NorWesCon’s improv was provided by The Comedy Court, which usually plays in a couple Seattle comedy clubs. Their poor act is not helped by their host, who thinks she is funny, and has all the cheeriness of a tour guide at a whoopee cushion factory. In fact, the hackneyed, unoriginal whoopee cushion is a perfect metaphor for the act’s idea of humor: barely original half-jokes presented as if they were much funnier than they really are. Our first warning should have been when more than 2/3rds of the audience, who had come for the costume contest, immediately walked out as the troupe came on stage. We barely stayed through it ourselves, despite wanting to see who won the contest, which would come later. Eventually, the heckling audience — including the guy in the back who kept suggesting “Jesus” for everything from “fake superhero” to “worst job ever” — surpassed those on stage collectively for amusement. Some of Comedy Court’s improv methods were probably original — like the “get one guy to understand an absurdist scene using only gibberish” routine — but that didn’t make them entertaining, or more importantly, funny. All in all, the emcee of the masquerade contest, for all his simple irony and heavy corniness, was at least 5x as funny as the improv act he bookended.

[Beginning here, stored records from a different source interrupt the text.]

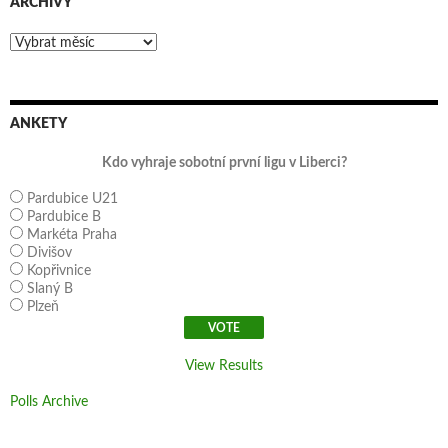
ARCHIVY
Archivy
ANKETY
Kdo vyhraje sobotní první ligu v Liberci?
Pardubice U21
Pardubice B
Markéta Praha
Divišov
Kopřivnice
Slaný B
Plzeň
View Results
Polls Archive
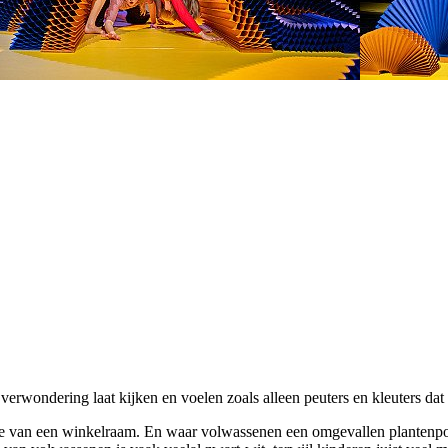
erwondering laat kijken en voelen zoals alleen peuters en kleuters dat
ge van een winkelraam. En waar volwassenen een omgevallen plantenpot 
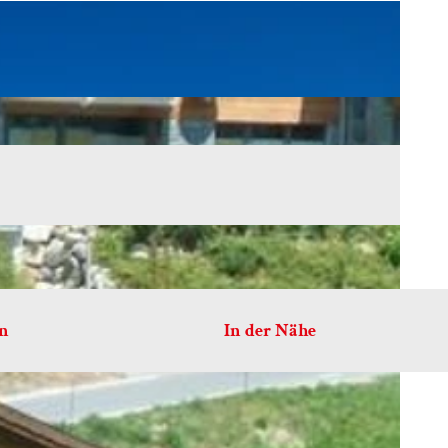
en
In der Nähe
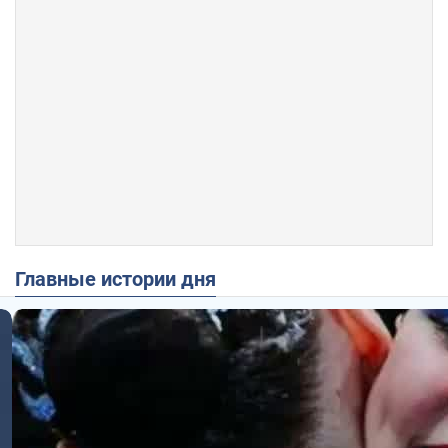
Главные истории дня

About 10 miles north in Seattle proper, SakuraCon’s improv was provided by Albertan troupe The 404s, who performed two sets over the weekend. The 404s didn’t rely on an act gimmick (Comedy Court’s routines were presented as “arguments” presided over by a “judge”), costumery, or were even terribly organized, but none of these are important to comedy. This troupe made up for it in unassuming self-deprecation and honest wackiness and shamelessness, and an emphasis on being funny rather than on sticking to structure. And unlike NorWesCon’s act, the 404s actually made an effort to touch on the theme of the con they were at (anime) and showed that they were literate in it — the best example being the “perform a scene with some performers reading from every other line of a manga” bit. This team ripped off standard improv routines where they worked, and used original ones — like the closing “blindfolded on a floor of mousetraps scene” bit, which never failed to entertain, in no small thanks to the fact that one performer was actually trying to find ways to get them snapped.
What it came down to was that the 404s were sincere and real, pulled no punches, avoided stilted gimmickry, and knew their audience. Comedy Court’s bit might work better for a liquored-up office worker crowd downtown, but not for a room full of con-going geeks.